PROBLEM REQUIREMENTS :: Turn the lines of the records below into a JSON list of strings, one string per line, with blank lines left out. Take only the lines from the one holding "collectors: W. R. Taylor & C. Rhyne" through the end of the records, both ends included.

EXCERPTED DATA ::
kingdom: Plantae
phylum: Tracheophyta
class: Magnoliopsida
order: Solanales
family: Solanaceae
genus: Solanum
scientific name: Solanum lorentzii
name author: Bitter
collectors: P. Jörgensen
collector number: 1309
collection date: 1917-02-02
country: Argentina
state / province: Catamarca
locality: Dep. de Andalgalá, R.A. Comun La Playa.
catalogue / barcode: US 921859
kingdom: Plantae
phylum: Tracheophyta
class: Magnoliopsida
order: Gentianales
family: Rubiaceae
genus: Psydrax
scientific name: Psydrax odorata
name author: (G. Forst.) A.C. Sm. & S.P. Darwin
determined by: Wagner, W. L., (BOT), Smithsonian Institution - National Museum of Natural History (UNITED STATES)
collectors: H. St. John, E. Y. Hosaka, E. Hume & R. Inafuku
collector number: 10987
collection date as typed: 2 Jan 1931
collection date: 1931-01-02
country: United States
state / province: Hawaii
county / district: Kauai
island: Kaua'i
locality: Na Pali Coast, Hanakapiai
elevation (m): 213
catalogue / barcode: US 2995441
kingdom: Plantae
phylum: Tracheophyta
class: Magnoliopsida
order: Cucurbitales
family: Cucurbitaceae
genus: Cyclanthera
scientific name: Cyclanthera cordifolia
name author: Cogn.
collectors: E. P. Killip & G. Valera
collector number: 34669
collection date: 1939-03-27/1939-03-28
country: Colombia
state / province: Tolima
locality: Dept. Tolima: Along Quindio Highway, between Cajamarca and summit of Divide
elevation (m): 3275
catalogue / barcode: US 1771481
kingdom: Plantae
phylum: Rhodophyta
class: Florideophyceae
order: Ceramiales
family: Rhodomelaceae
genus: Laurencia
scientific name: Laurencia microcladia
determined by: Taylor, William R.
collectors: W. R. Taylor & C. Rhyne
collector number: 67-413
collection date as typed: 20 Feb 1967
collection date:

ANSWER TO THIS TASK ::
[
  "collectors: W. R. Taylor & C. Rhyne",
  "collector number: 67-413",
  "collection date as typed: 20 Feb 1967",
  "collection date:"
]